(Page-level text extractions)
>>

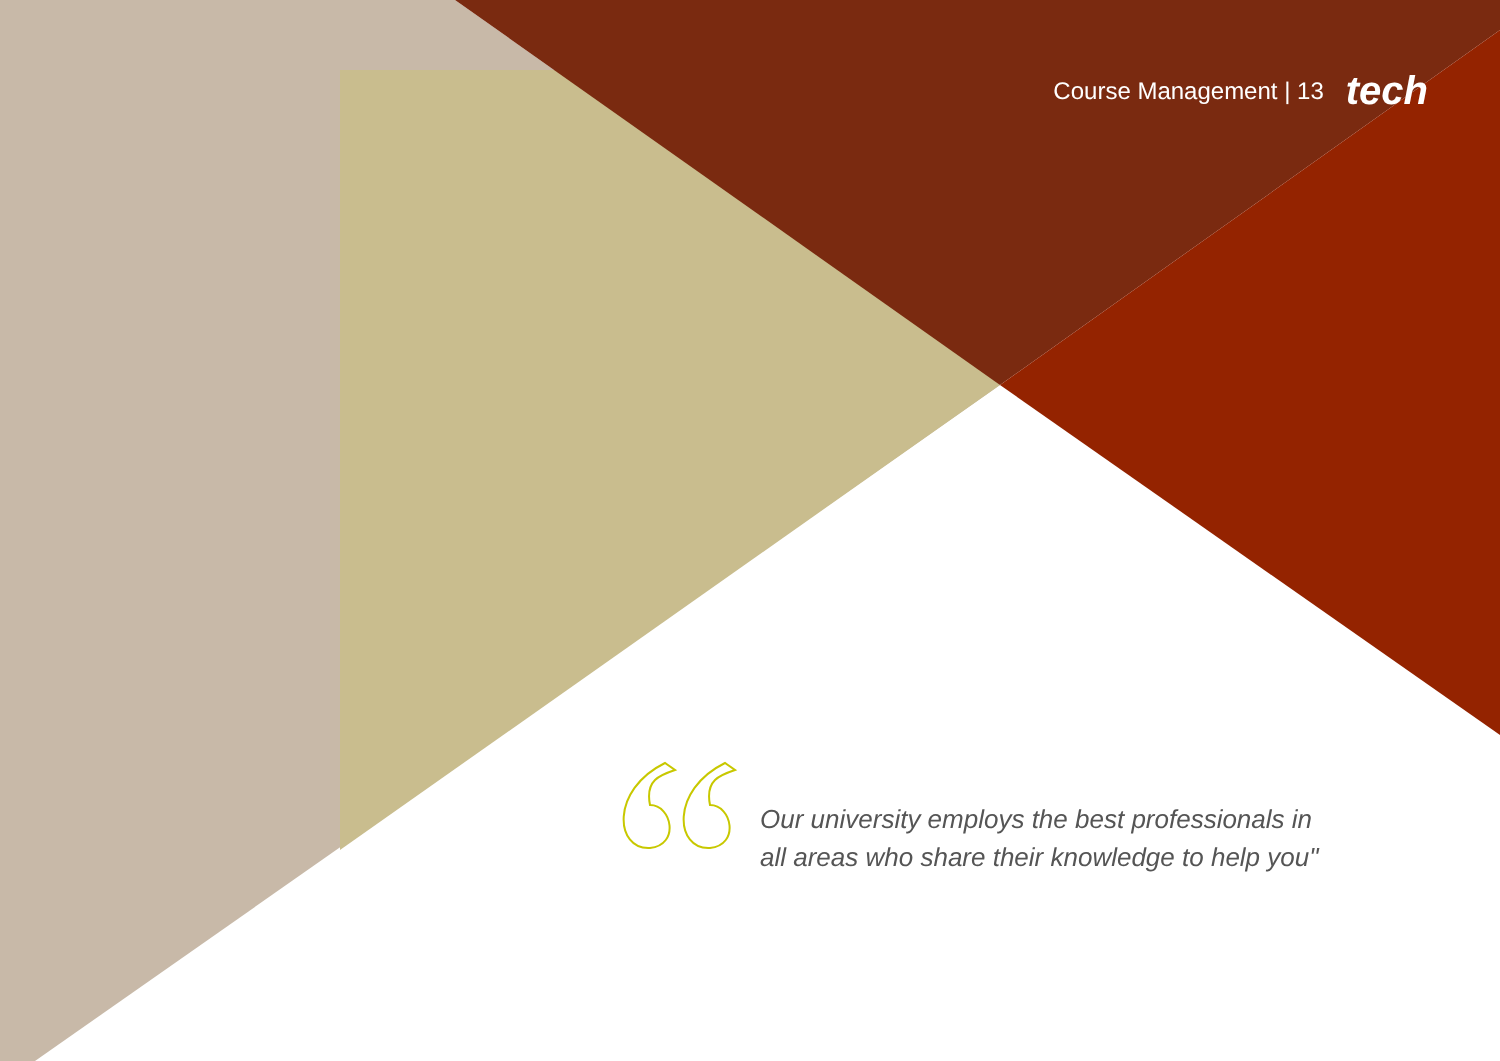Course Management | 13 tech
Our university employs the best professionals in all areas who share their knowledge to help you"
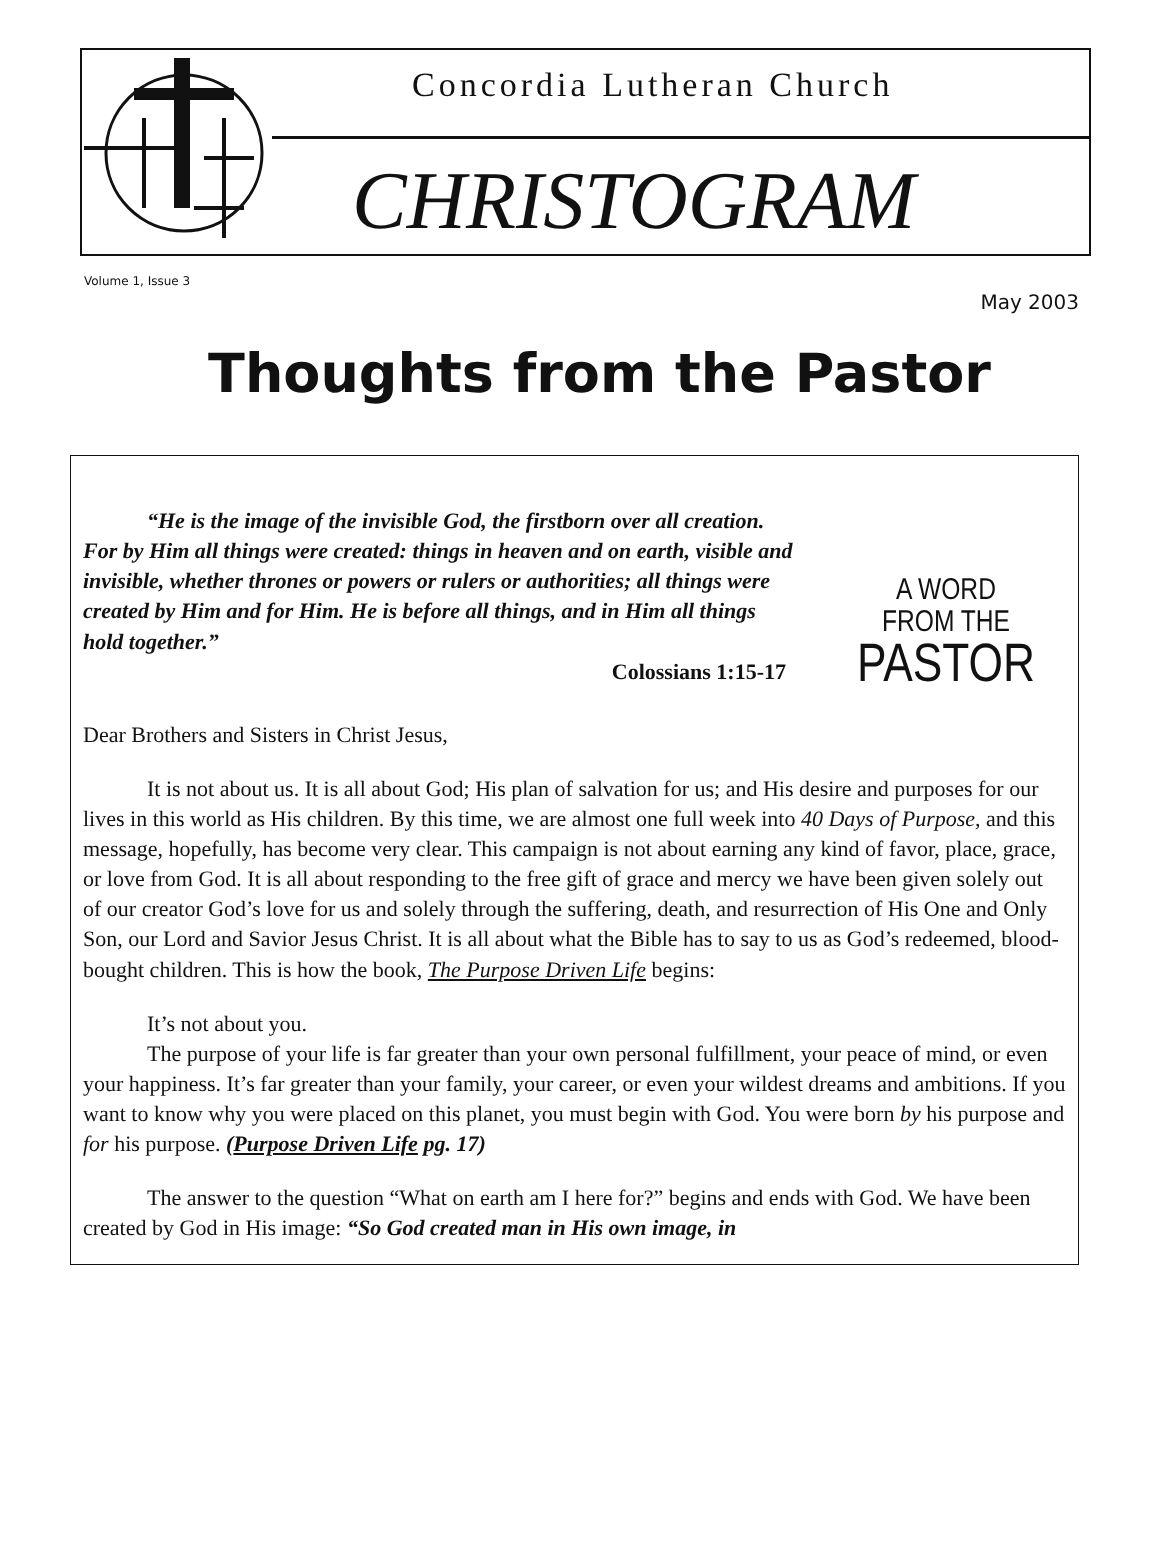Concordia Lutheran Church
CHRISTOGRAM
Volume 1, Issue 3 May 2003
Thoughts from the Pastor
“He is the image of the invisible God, the firstborn over all creation. For by Him all things were created: things in heaven and on earth, visible and invisible, whether thrones or powers or rulers or authorities; all things were created by Him and for Him. He is before all things, and in Him all things hold together.”
Colossians 1:15-17
A WORD
FROM THE
PASTOR
Dear Brothers and Sisters in Christ Jesus,
It is not about us. It is all about God; His plan of salvation for us; and His desire and purposes for our lives in this world as His children. By this time, we are almost one full week into 40 Days of Purpose, and this message, hopefully, has become very clear. This campaign is not about earning any kind of favor, place, grace, or love from God. It is all about responding to the free gift of grace and mercy we have been given solely out of our creator God’s love for us and solely through the suffering, death, and resurrection of His One and Only Son, our Lord and Savior Jesus Christ. It is all about what the Bible has to say to us as God’s redeemed, blood-bought children. This is how the book, The Purpose Driven Life begins:
It’s not about you.
The purpose of your life is far greater than your own personal fulfillment, your peace of mind, or even your happiness. It’s far greater than your family, your career, or even your wildest dreams and ambitions. If you want to know why you were placed on this planet, you must begin with God. You were born by his purpose and for his purpose. (Purpose Driven Life pg. 17)
The answer to the question “What on earth am I here for?” begins and ends with God. We have been created by God in His image: “So God created man in His own image, in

<<

_How to complete this task:_ Every line above should be output exactly, except for the pictures.

_Answer area:_
Course Management | 13 tech
Our university employs the best professionals in all areas who share their knowledge to help you"
Concordia Lutheran Church
CHRISTOGRAM
Volume 1, Issue 3 May 2003
Thoughts from the Pastor
“He is the image of the invisible God, the firstborn over all creation. For by Him all things were created: things in heaven and on earth, visible and invisible, whether thrones or powers or rulers or authorities; all things were created by Him and for Him. He is before all things, and in Him all things hold together.”
Colossians 1:15-17
A WORD
FROM THE
PASTOR
Dear Brothers and Sisters in Christ Jesus,
It is not about us. It is all about God; His plan of salvation for us; and His desire and purposes for our lives in this world as His children. By this time, we are almost one full week into 40 Days of Purpose, and this message, hopefully, has become very clear. This campaign is not about earning any kind of favor, place, grace, or love from God. It is all about responding to the free gift of grace and mercy we have been given solely out of our creator God’s love for us and solely through the suffering, death, and resurrection of His One and Only Son, our Lord and Savior Jesus Christ. It is all about what the Bible has to say to us as God’s redeemed, blood-bought children. This is how the book, The Purpose Driven Life begins:
It’s not about you.
The purpose of your life is far greater than your own personal fulfillment, your peace of mind, or even your happiness. It’s far greater than your family, your career, or even your wildest dreams and ambitions. If you want to know why you were placed on this planet, you must begin with God. You were born by his purpose and for his purpose. (Purpose Driven Life pg. 17)
The answer to the question “What on earth am I here for?” begins and ends with God. We have been created by God in His image: “So God created man in His own image, in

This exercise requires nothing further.